La libertà di critica in democrazia deve essere totale, dalla stampa alla politica e dalla politica alla stampa, purché ovviamente il potere non inibisca l’indipendenza dei media.
“La Repubblica” attacca la Premier sulle privatizzazioni, Giorgia Meloni, ospite da Porro a Rete4, contrattacca prendendosela con le scelte nel campo dell’auto fatte dall’editore del giornale, e la polemica più che sul merito come al solito in Italia finisce sul metodo. O meglio su un tema che sostanzialmente accompagna da subito questa legislatura, ovvero le condizioni di possibilità della democrazia.
Le opposizioni, politiche e culturali, al governo ritenuto di destra-centro, sostengono de iure e de facto che la cornice valoriale fondante della “Repubblica” venga messa in discussione ogni giorno e in sostanza a livello programmatico vedi il premierato, ma soprattutto nella presunta allergia verso il giornalismo libero e guardiano del potere, mutuando uno slogan celebre del mondo anglosassone. Facciamo allora un po’ di chiarezza. La democrazia da noi non è affatto in pericolo tanto è vero che ognuno ogni giorno dice quello che gli pare, compresi giornali e tv.

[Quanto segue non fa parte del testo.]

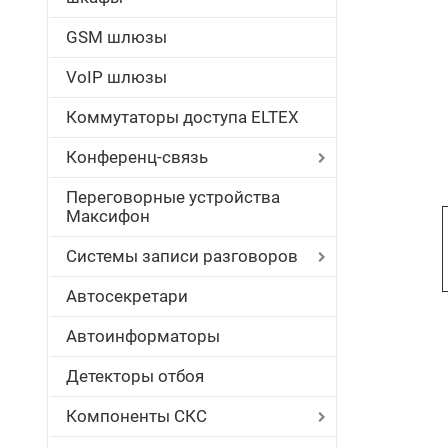
GSM шлюзы
VoIP шлюзы
Коммутаторы доступа ELTEX
Конференц-связь
Переговорные устройства
Максифон
Системы записи разговоров
Автосекретари
Автоинформаторы
Детекторы отбоя
Компоненты СКС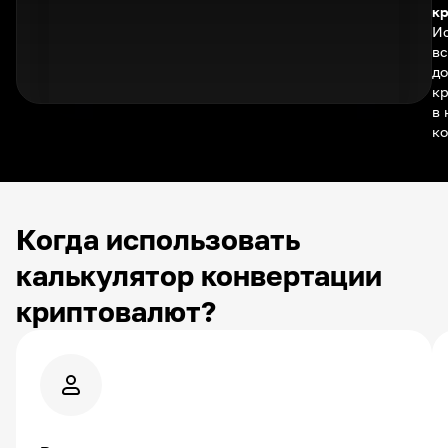
кр
Ис
вс
д
к
в
ко
Когда использовать
калькулятор конвертации
криптовалют?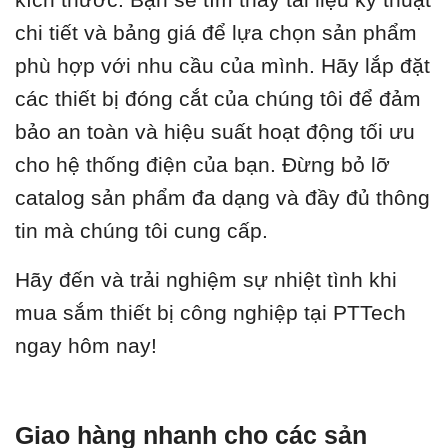
chi tiết và bảng giá để lựa chọn sản phẩm
phù hợp với nhu cầu của mình. Hãy lắp đặt
các thiết bị đóng cắt của chúng tôi để đảm
bảo an toàn và hiệu suất hoạt động tối ưu
cho hệ thống điện của bạn. Đừng bỏ lỡ
catalog sản phẩm đa dạng và đầy đủ thông
tin mà chúng tôi cung cấp.
Hãy đến và trải nghiệm sự nhiệt tình khi
mua sắm thiết bị công nghiệp tại PTTech
ngay hôm nay!
Giao hàng nhanh cho các sản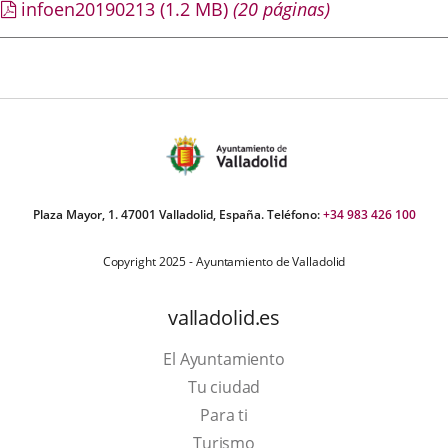
infoen20190213
(1.2
MB
)
(20 páginas)
Plaza Mayor, 1. 47001 Valladolid, España. Teléfono:
+34 983 426 100
Copyright 2025 - Ayuntamiento de Valladolid
valladolid.es
El Ayuntamiento
Tu ciudad
Para ti
This
Turismo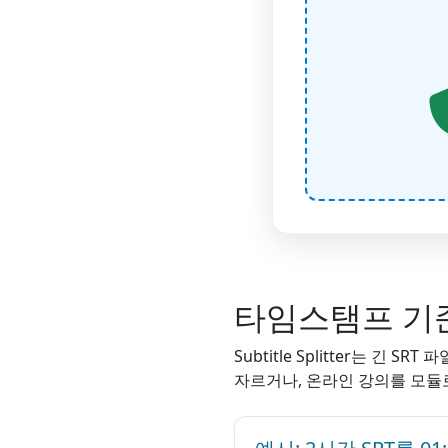
타임스탬프 기준
Subtitle Splitter는 
자르거나, 온라인 강의를 모듈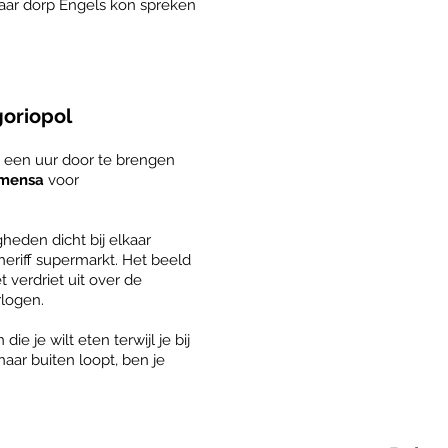
haar dorp Engels kon spreken
goriopol
m een uur door te brengen
mensa
voor
heden dicht bij elkaar
Sheriff supermarkt. Het beeld
t verdriet uit over de
rlogen.
ie je wilt eten terwijl je bij
naar buiten loopt, ben je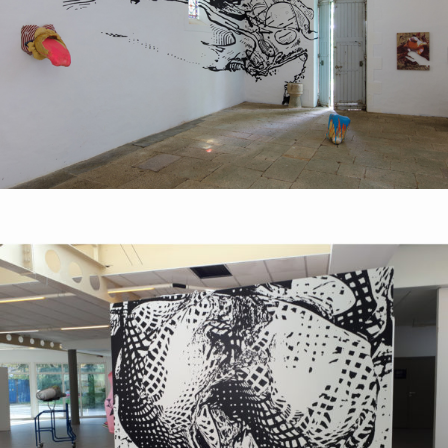
Exposition personnelle
2012
Impression sur papier
2018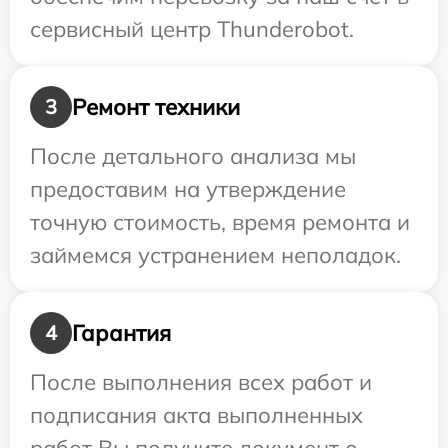
сервисный центр Thunderobot.
Ремонт техники
3
После детального анализа мы
предоставим на утверждение
точную стоимость, время ремонта и
займемся устранением неполадок.
Гарантия
4
После выполнения всех работ и
подписания акта выполненных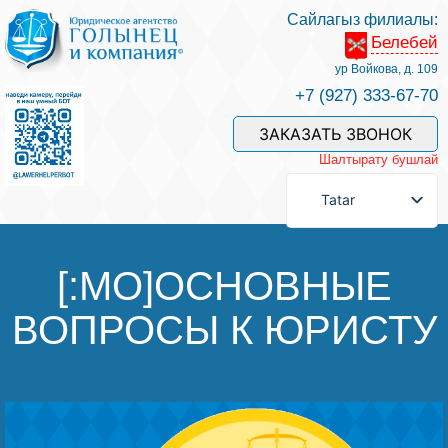
Сайлагыз филиалы:
Белебей
Хезмәтләре һәм безнең белгечләр
ур Войкова, д. 109
+7 (927) 333-67-70
Хезмәт өчен түләү
ЗАКАЗАТЬ ЗВОНОК
Шалтырату бушлай
Сорау бирергә
Tatar
Элемтәләр
[:MO]ОСНОВНЫЕ
ВОПРОСЫ К ЮРИСТУ
Фикерләр
Файдалы мәкаләләр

“La Repubblica” picchia sul governo tutti i giorni, ha messo anche anche decine di giornalisti a lavorare in modo specialistico su premier, famiglia, radici, rapporti presenti, passati e futuri, ogni cosa al setaccio per trovare illegalità o prove di fascismo conclamato. Liberissima di farlo, la linea editoriale la fa il Direttore, non da solo come vorrebbero i puristi, ma tenendo sempre conto almeno nelle cose fondamentali dell’editore, ovvero la proprietà, ovvero chi paga impresa e stipendi.
Sono stato 32 anni in Fininvest e Mediaset, ho avuto Silvio Berlusconi come editore diretto fino al 1994, poi un’azienda quotata in borsa con la famiglia di Arcore in posizione dominante. Sono stato libero , molto libero, ma con dei riferimenti realistici alla proprietà, mai invadente, ma neanche totalmente assente. Chi non ammette queste cose, vive nel paese dei balocchi. Allora per tornare al punto, Repubblica e il suo editore fanno quello che vogliono, ma poi non possono certo pensare di ricevere dal potere che criticano una carezza la sera sulla testa modello Papa Giovanni XXIII.
E poi anche qui, la Meloni è la prima che si arrabbia con chi la punzecchia in questo paese? Suvvia…. Per me democrazia è libertà di critica totale, senza certo che il Potere dei partiti e dei leader intimorisca chi non ritiene allineato. Del resto fra conferenza di inizio anno e Question time alla camera, non mi sembra che Giorgia Meloni si sia sottratta alle domande, anche giustamente scomode, dei colleghi, o alle critiche anche molto dure di Schlein e Conte.
Insomma, come direbbe Humphrey Bogarth, è la democrazia bellezza. Quando ci piace e anche quando ci piace meno.